Quilting Design:  Calliope by Patricia Ritter  Quilt Maker:  Barbara Beller  Quilt Pattern:  This is a modified version of Turning Twenty by Tricia Cribbs of  Turning Twenty .

Quilting Design: Calliope by Patricia Ritter
Quilt Maker: Barbara Beller
Quilt Pattern: This is a modified version of Turning Twenty by Tricia Cribbs of Turning Twenty.


Quilting Design: Swinging on a Star
Quilt Maker: Barbara Beller
Quilt Pattern: Belle Wave by Faith Jones of Fresh Lemons Quilts

Quilting Design: Sparkle by Anne Bright
Quilt Maker: Bobbi Bridgeman (that's me!)
Quilt Pattern: Serendipity by Jenny Doan of Missouri Star Quilt Company
Notes: I made this quilt for a sweet friend and just recently gave it to her. I'm hoping to blog about it next week, then I will add a link here to view the quilt top.


Quilting Design: Excited by Anne Bright
Quilt Maker: Colleen Kimm
Quilt Pattern: Café Au Lait
Notes: I haven't been able to find this pattern to credit the designer. If you know who the designer is, I would love to hear from you!

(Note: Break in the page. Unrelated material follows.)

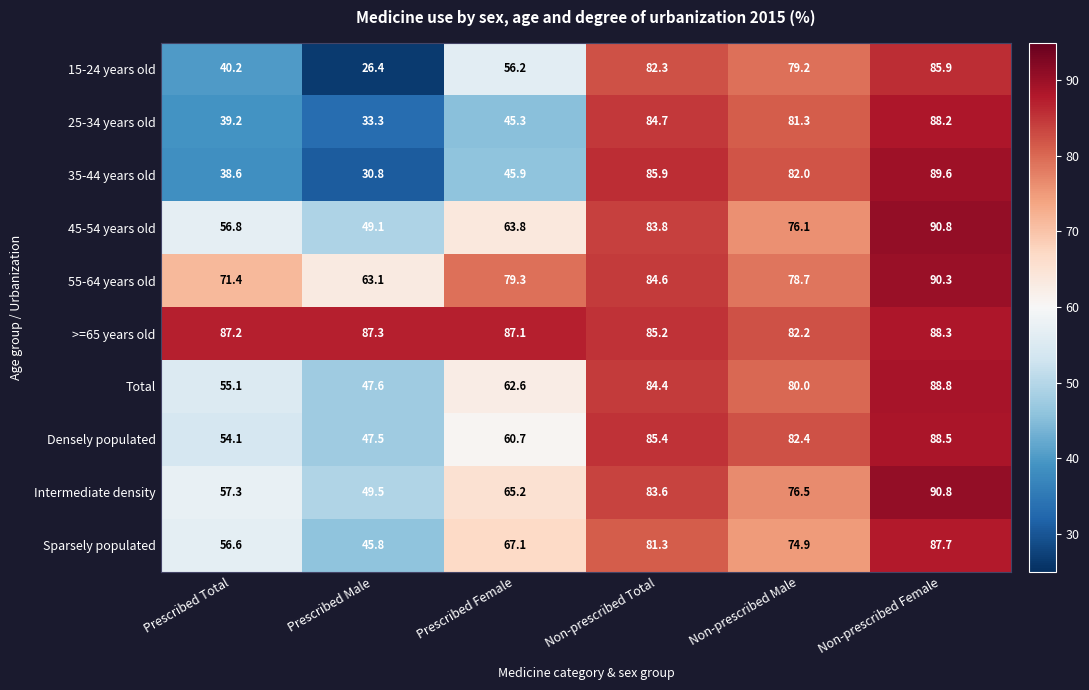

Which category has the highest value across all series?

Non-prescribed Female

Quilting Design: Greenhouse by Patricia Ritter and Tracey Russell
Quilt Maker: Debbie Schultz
Quilt Pattern: None


Quilting Design: Gossamer by Hermione Agee
Quilt Maker: Debbie Schultz
Quilt Pattern: None
Notes: This quilting design is the perfect choice for any Halloween quilt!

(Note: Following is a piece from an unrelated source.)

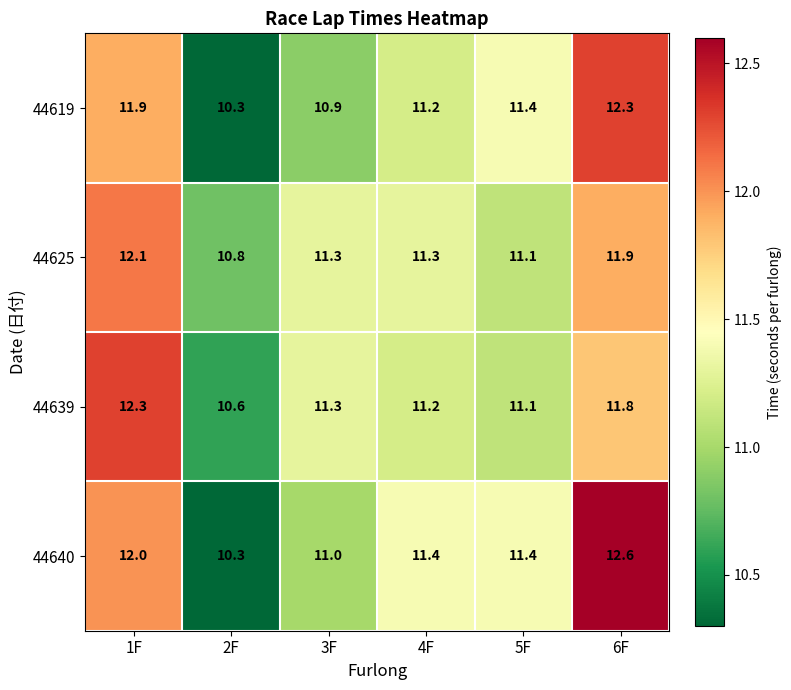

How many categories are shown in the chart?

6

Quilting Design: Heart to Heart by Patricia Ritter and Natalie Gorman
Quilt Maker: Tese Shekitka
Quilt Pattern: None
Notes: Tese designed this quilt for a wedding, and she pulled all of the colors from the bride's bouquet. You can see more of this quilt here.

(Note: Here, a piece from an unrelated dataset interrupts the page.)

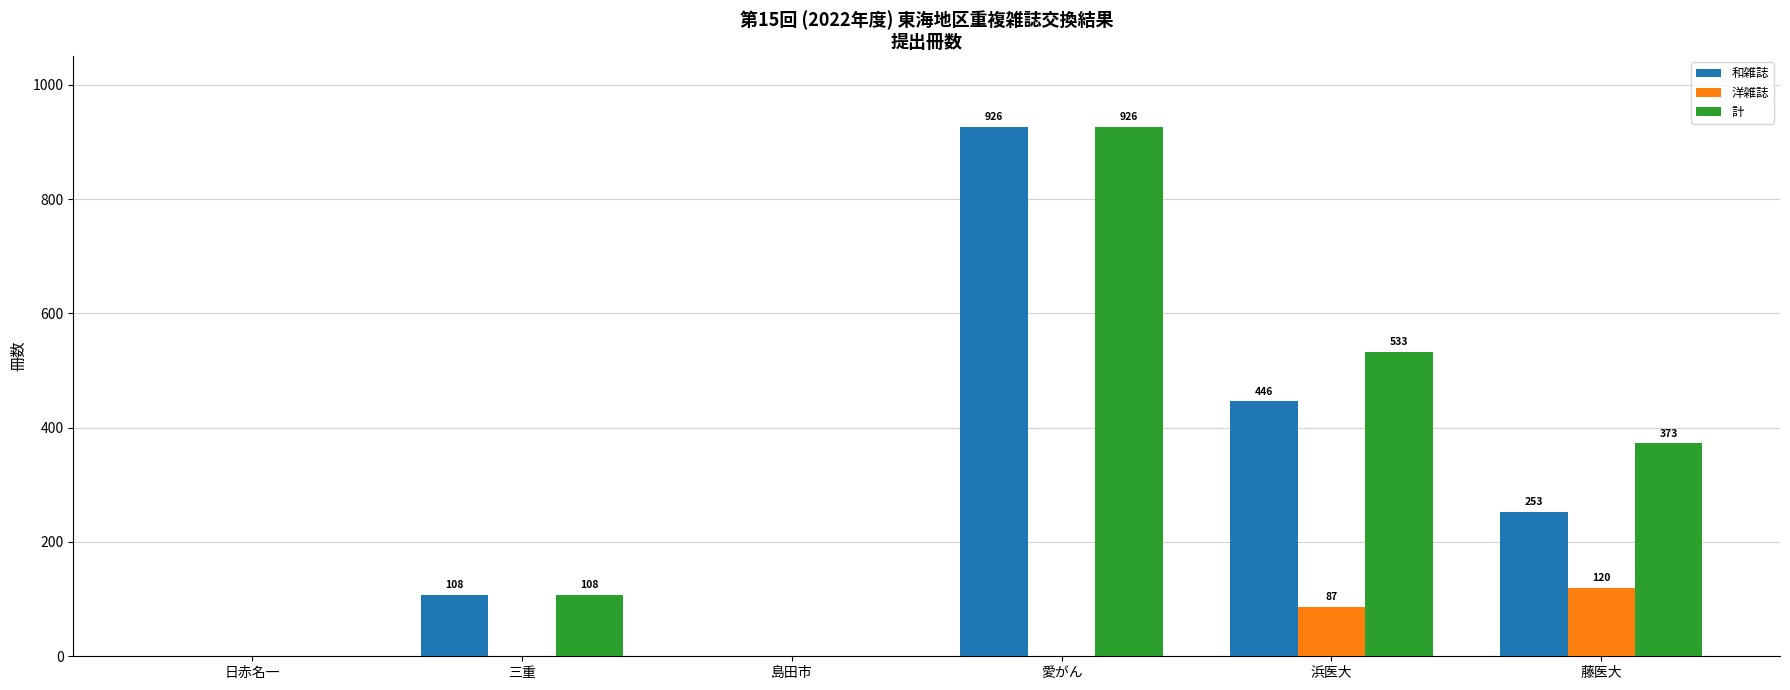

Between 日赤名一 and 浜医大, which series saw the biggest shift?

計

Quilting Design: Bicycles and Hills by Marci Gore
Quilt Maker: Bonnie Andes
Quilt Pattern: Disappearing Hourglass by Jenny Doan of Missouri Star Quilt Company
Notes: If you would like to see more, I wrote all about this quilt here.

Quilting Design: Modern Volleyball by Jessica Schick
Quilt Maker: Bobbi Bridgeman (that's me!)
Quilt Pattern: None
Notes: I made this quilt on commission for Nancy. She gave it to her daughter at senior night for her college volleyball team. You can read more here, and even see a picture of Rachel with her quilt.

Quilting Design: Paw Prints by Judy Vallely
Quilt Maker: Cathie Heier
Quilt Pattern: None
Notes: The fabric in this quilt is Miss Kitty's Colors by Marie Cole for Henry Glass.

So what do you think? I would love to know which designs spoke to you. On your own projects, do you find yourself going for custom quilting or edge to edge quilting more often?

Charity Quilt

My local quilt guild is involved in a lot of charity projects.  One of the things we are committed to is supporting Habitat for Humanity.  Whenever someone in the area receives a Habitat home, the guild donates a quilt for each family member that will be living there.

Most recently, the guild members completed a quilt top during our annual retreat.  Each person was given the pieces to make one block, and three or four people worked together to assemble the top on the last night we were there.  This quilt is for one of the boys that will live in the house scheduled to be finished in a couple of months.

I had the privilege of quilting this beautiful quilt.  The center of each block has the same star fabric.  I wanted to stick with that theme, so I quilted it with Swinging on a Star by Jessica Schick.  I love that each of the star points ends in a little swirl.

The back of this quilt is a cozy flannel.  A flannel back always makes a quilt extra warm and snuggly.  I enjoy the little bit of extra weight that the flannel provides.  It also has a knack for showcasing the texture of the quilting.

I got nervous that I was going to run out of thread partway through quilting this one.  Another guild member provided the perfect variegated thread for the quilt, so I didn't know how much was on the cone.  Since the design used more thread than I expected, I was holding my breath that it would last.  Fortunately, I finished with some to spare.

I hope that the recipient of this quilt feels all of the love that a whole group of people stitched into it.  A Habitat house is a wonderful opportunity for a family to get a leg up in life.  The quilts are the perfect gift to start the process of making the house a home.